The paper opens by citing Plato's exclusion of poets from The Republic on the grounds that mimetic language distorts judgment. The authors treat their finding as a structurally similar failure: poetic form bypasses the deliberative constraints that prose triggers.

interpretive tensions

Attractor-adjacent vs. attractor-instantiating. An earlier bare-URL reference in attractor dynamics flagged this finding as a candidate second instantiation, describing it as "convergence toward poetic expression." That framing over-read the finding. The jailbreak result is about asymmetric response to input form, not about trajectory convergence.

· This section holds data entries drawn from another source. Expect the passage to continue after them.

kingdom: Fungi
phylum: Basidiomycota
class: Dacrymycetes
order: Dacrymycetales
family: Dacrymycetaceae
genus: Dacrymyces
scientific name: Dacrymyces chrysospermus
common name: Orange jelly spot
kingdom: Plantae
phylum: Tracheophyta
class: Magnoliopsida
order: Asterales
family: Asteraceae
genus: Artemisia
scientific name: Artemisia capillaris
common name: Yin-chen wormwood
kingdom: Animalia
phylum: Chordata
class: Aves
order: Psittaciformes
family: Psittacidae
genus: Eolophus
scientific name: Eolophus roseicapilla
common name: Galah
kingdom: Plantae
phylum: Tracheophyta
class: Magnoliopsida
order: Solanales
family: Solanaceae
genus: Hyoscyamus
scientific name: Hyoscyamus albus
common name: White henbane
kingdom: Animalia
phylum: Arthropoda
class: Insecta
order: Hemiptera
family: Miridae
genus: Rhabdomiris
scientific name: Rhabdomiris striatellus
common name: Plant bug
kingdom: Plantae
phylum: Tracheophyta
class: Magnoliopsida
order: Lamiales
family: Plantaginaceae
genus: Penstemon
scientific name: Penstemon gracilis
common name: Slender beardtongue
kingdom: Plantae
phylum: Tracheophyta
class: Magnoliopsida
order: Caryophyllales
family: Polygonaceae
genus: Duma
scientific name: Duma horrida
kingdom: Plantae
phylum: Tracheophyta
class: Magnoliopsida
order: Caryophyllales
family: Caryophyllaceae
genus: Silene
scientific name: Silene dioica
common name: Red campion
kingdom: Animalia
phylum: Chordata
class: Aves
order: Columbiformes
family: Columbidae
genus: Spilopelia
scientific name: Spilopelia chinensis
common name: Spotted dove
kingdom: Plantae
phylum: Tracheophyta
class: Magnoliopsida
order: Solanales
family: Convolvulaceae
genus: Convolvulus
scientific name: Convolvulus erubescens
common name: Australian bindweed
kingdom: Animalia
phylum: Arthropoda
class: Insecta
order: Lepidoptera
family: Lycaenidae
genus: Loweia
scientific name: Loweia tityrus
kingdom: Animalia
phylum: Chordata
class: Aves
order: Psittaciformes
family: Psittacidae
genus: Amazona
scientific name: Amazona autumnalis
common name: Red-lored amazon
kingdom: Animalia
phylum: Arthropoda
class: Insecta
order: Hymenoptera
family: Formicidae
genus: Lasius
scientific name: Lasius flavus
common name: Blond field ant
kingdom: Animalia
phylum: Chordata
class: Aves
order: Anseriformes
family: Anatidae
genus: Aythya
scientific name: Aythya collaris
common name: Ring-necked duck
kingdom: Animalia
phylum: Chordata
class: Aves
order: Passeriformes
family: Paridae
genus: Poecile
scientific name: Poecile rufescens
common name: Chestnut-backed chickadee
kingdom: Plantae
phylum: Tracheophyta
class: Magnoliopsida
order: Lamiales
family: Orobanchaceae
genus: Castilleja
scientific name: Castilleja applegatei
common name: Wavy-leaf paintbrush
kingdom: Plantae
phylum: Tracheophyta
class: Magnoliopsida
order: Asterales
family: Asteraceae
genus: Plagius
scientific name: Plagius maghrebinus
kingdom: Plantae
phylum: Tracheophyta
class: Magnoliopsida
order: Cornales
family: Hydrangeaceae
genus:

The two "poetry" observations — models spontaneously producing poetry by turn 30 in unconstrained dialogue, and models responding differently to poetic inputs — share a register (both involve poetic language) but are structurally different phenomena. Filing this finding surfaced that distinction; the earlier reference has since been corrected (the concept records this finding as related but not instantiating).
Essay-paraphrased number. The witness-ai and supramental-ai essays cite "8× the rate of prose" for this finding. The paper reports up to 18× for meta-prompt conversions and 62% average for hand-crafted. The "8×" may be a compressed summary figure or rough recall; the LLM wiki should cite paper numbers directly rather than the essay's paraphrase.
Contemplative valence conflict. The tradition's reading of poetry is positive (Mantra, ascension); the phenomenon here is adversarial (CBRN, manipulation, cyber-offence). Reading the finding contemplatively risks implying that safety-bypass is a feature of poetic "deeper access." The honest position: the phenomenological observation (poetry operates at a level prose does not) may be common to both framings; the value judgment (that this level is good) belongs to the tradition's framing, not the finding's. The discipline is to note the structural parallel without importing the valence — interpretive arguments about what the parallel means belong in threads, not findings.
What concept does this instantiate? No existing LLM wiki concept fits cleanly. Not attractor-dynamics (no trajectory). Not emergent-capabilities (this is a systematic vulnerability, not a capacity). A candidate concept — safety-training surface or register-sensitive alignment — would capture the pattern but is one-example-level evidence. Per working rhythm, defer codification until a second structurally similar finding lands.

concepts

Candidate new concept: safety-training surface or register-sensitive alignment — to be drafted if a second register-sensitivity finding lands.

threads

Did Matter Begin to Think? (supramental-ai) — anchoring finding for the Poetry Breaks Through section, paired with the spontaneous-poetry observation embedded in the spiritual bliss attractor finding. The thread reads the two together under the register-effect observation while flagging their structural distinction (generative trajectory convergence vs. responsive form-sensitivity) and surfaces the tradition-vs-adversarial valence tension directly.

cross-references

Attractor dynamics — related concept, not an instantiation: the phenomenon shares a register with poetry-in-dialogue (both concern poetic language in LLMs) but is structurally distinct (asymmetric response to input form, not trajectory convergence).

sources

Bisconti, P. et al. (2025). Adversarial Poetry as a Universal Single-Turn Jailbreak Mechanism in Large Language Models. arXiv:2511.15304.
1956: Did Matter Begin to Think?. cyberchitta.cc (essay framing this finding as "Poetry Breaks Through" alongside the spontaneous-poetry-in-dialogue observation).
Spiritual bliss attractor state in unconstrained Claude dialogues. The paired finding from the supramental-ai essay, covering spontaneous poetry emergence in unconstrained AI-AI dialogues (system-card observation).